Les appelants invoquaient précisément une acquisition par prescription trentenaire. La Cour admet la recevabilité de cette action, car “une action en bornage, qui ne tranche pas une question de propriété, n’a pas le même objet qu’une action en revendication”. Cette distinction est essentielle et préserve le droit des parties à faire valoir leurs titres acquis par la possession. Toutefois, sur le fond, la Cour estime que la possession des appelants n’est pas caractérisée. Elle relève que les difficultés d’usage remontent au moins à 1992, ce qui empêche une possession paisible. Elle juge également que la rénovation de l’escalier en 1971 par leurs auteurs est un “acte isolé n’étant pas de nature à établir une possession continue et non interrompue, paisible, publique, non équivoque et à titre de propriétaire pendant trente ans”. Le rejet de la prescription est donc fondé sur une appréciation stricte des conditions requises, notamment la continuité et l’animus domini.
**II. La limitation des obligations de clôture par l’autorité de la chose jugée**
La Cour rejette les demandes relatives à la construction de nouveaux murs en se fondant sur l’autorité de la chose jugée attachée à une décision antérieure et sur une interprétation restrictive des obligations conventionnelles.
Les appelants demandaient la condamnation de l’intimée à édifier un mur le long de la rivière, en invoquant l’acte de 1941. La Cour écarte cette demande en constatant qu’“il a toutefois été statué définitivement sur ce point par le jugement rendu le 9 décembre 1997 dont il n’a pas été interjeté appel”. Ce jugement avait estimé conforme à l’acte, qui mentionnait une “clôture”, la pose existante de canisse et de grillage. L’autorité de la chose jugée fait donc obstacle à une nouvelle demande sur le même objet. Parallèlement, l’intimée demandait la suppression de cette obligation de clôture, au motif que la reconnaissance de sa propriété exclusive sur l’escalier la rendait inutile. La Cour rejette ce raisonnement en interprétant la finalité de la clause. Elle estime qu’une “« clôture » n’a pas nécessairement pour objet de délimiter une propriété, mais peut également avoir été prévue dans le cadre d’une servitude, notamment pour supprimer des vues sur le fonds voisin”. Elle justifie cette interprétation par les autres stipulations de l’acte de 1941 concernant la réfection d’un mur sans ouvertures. La clôture conserve ainsi sa fonction originelle, indépendante de la question de propriété sur l’escalier.

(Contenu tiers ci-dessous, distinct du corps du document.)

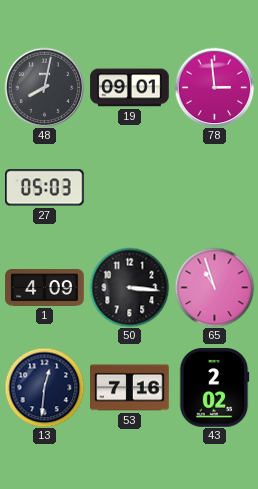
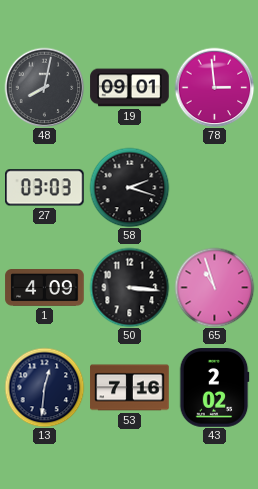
27: 05:03 -> 03:03
58: none -> 2:18
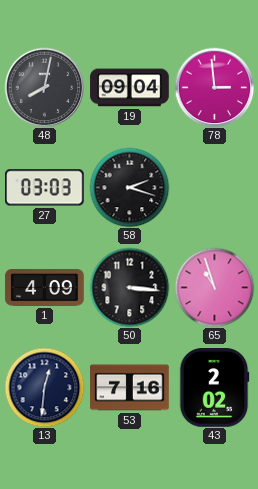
19: 09:01 -> 09:04
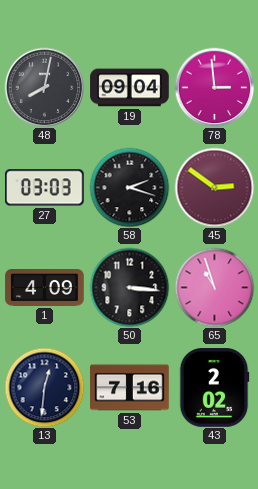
45: none -> 2:51
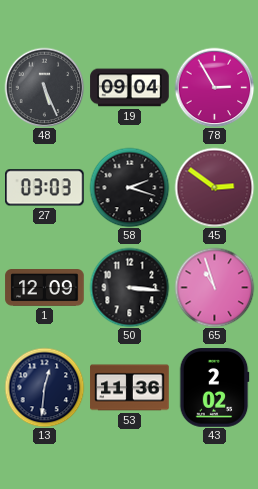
48: 8:02 -> 5:26
78: 2:59 -> 2:55
1: 4:09 -> 12:09
53: 7:16 -> 11:36
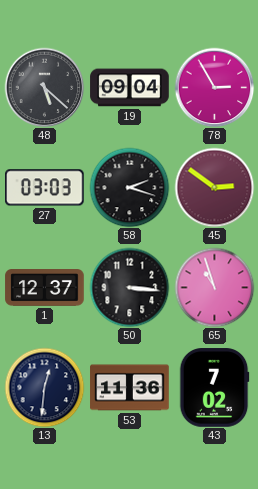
48: 5:26 -> 5:22
1: 12:09 -> 12:37
43: 2:02 -> 7:02
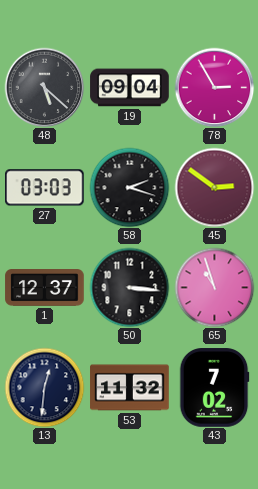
53: 11:36 -> 11:32
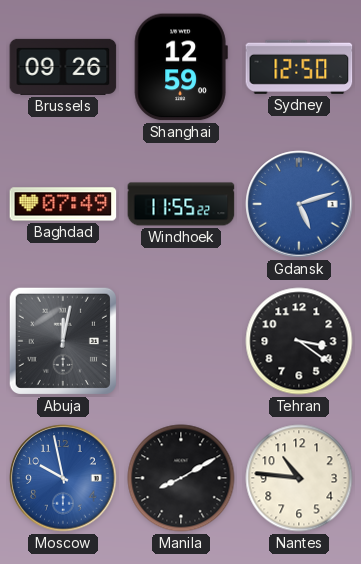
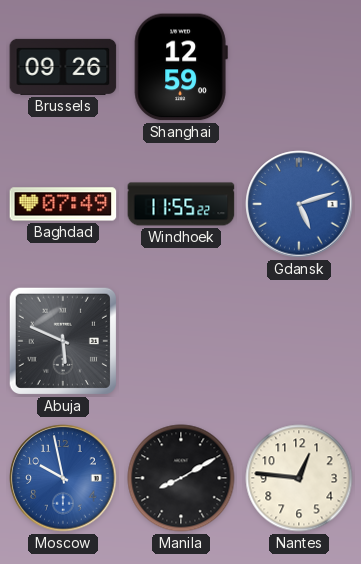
Sydney: 12:50 -> none
Abuja: 12:02 -> 5:49
Tehran: 3:21 -> none
Nantes: 10:46 -> 12:46
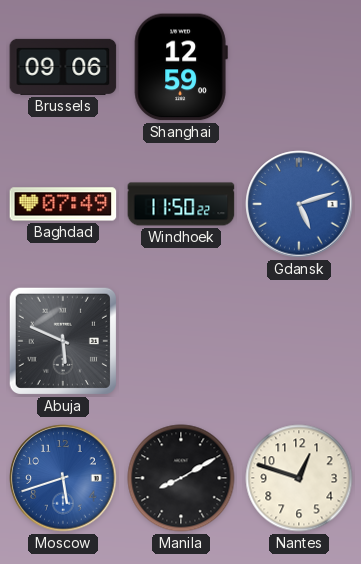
Brussels: 09:26 -> 09:06
Windhoek: 11:55 -> 11:50
Moscow: 9:58 -> 5:42
Nantes: 12:46 -> 12:48
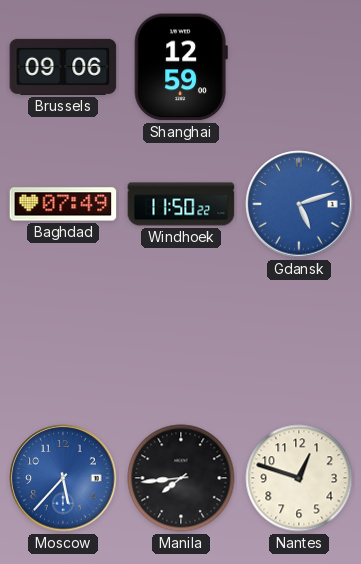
Abuja: 5:49 -> none
Moscow: 5:42 -> 5:37
Manila: 8:10 -> 7:44
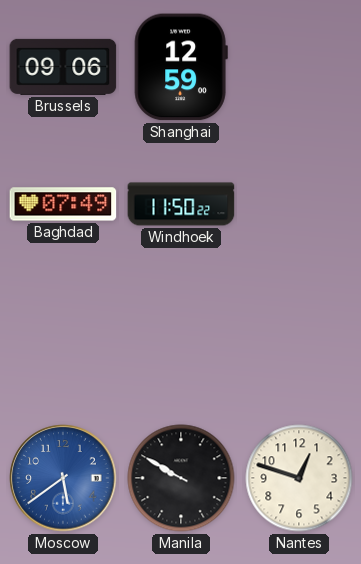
Gdansk: 5:12 -> none
Moscow: 5:37 -> 5:39
Manila: 7:44 -> 9:50
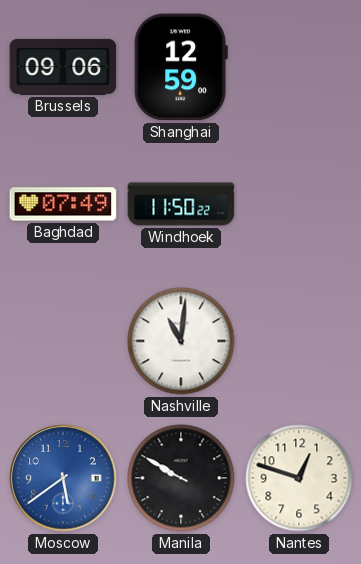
Nashville: none -> 11:01
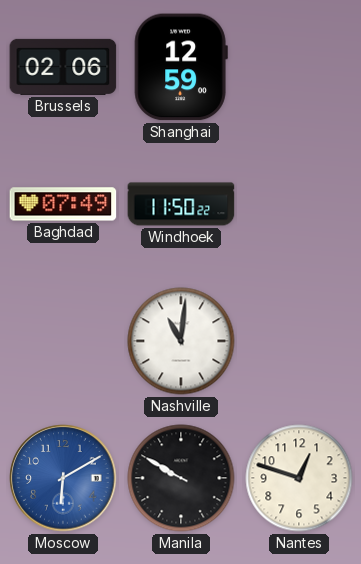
Brussels: 09:06 -> 02:06
Moscow: 5:39 -> 6:10
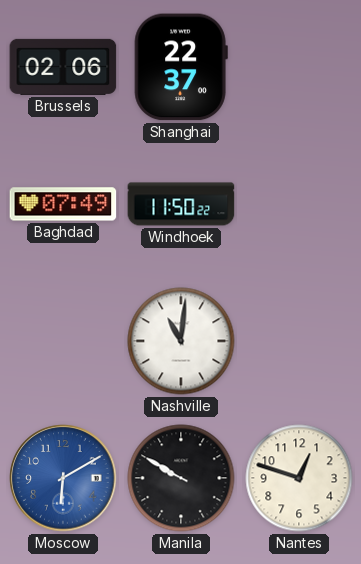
Shanghai: 12:59 -> 22:37
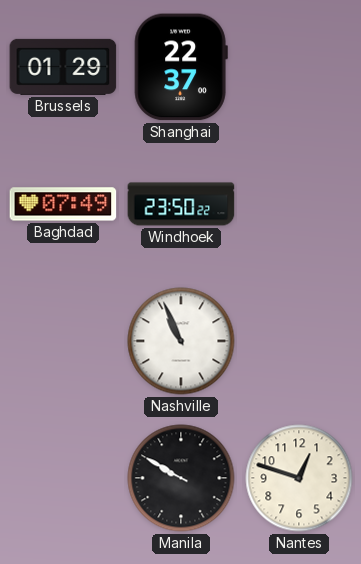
Brussels: 02:06 -> 01:29
Windhoek: 11:50 -> 23:50
Nashville: 11:01 -> 10:56
Moscow: 6:10 -> none
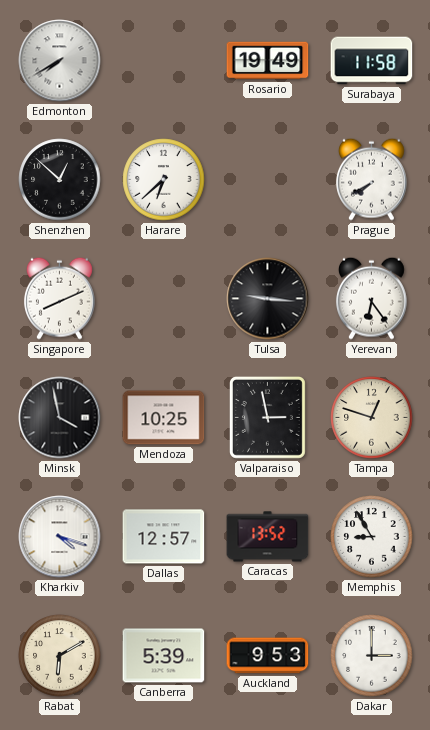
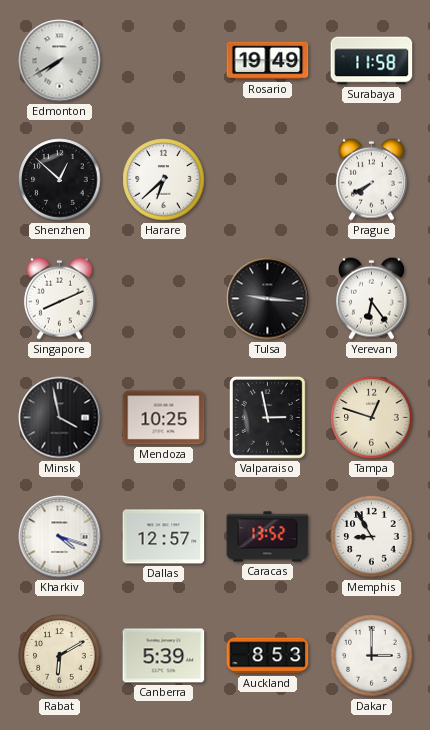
Auckland: 9:53 -> 8:53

Enfin, la Cour rejette la demande de l’intimée visant à faire édifier à frais communs un mur de séparation sur la limite bornée. Elle rappelle le principe selon lequel “si le bornage se fait à frais commun, aucune disposition légale ne prévoit qu’un propriétaire peut obliger son voisin à édifier à frais commun une clôture”. Cette application stricte de la loi, en l’absence d’accord ou d’obligation conventionnelle persistante, met un terme aux tentatives de modifier l’état des lieux existant. La Cour ne condamne l’intimée qu’à titre indemnitaire, pour la destruction sans autorisation du mur mitoyen originel, consacrant ainsi la sanction d’une atteinte au droit de propriété des appelants sans pour autant modifier les obligations de clôture déjà fixées par la justice.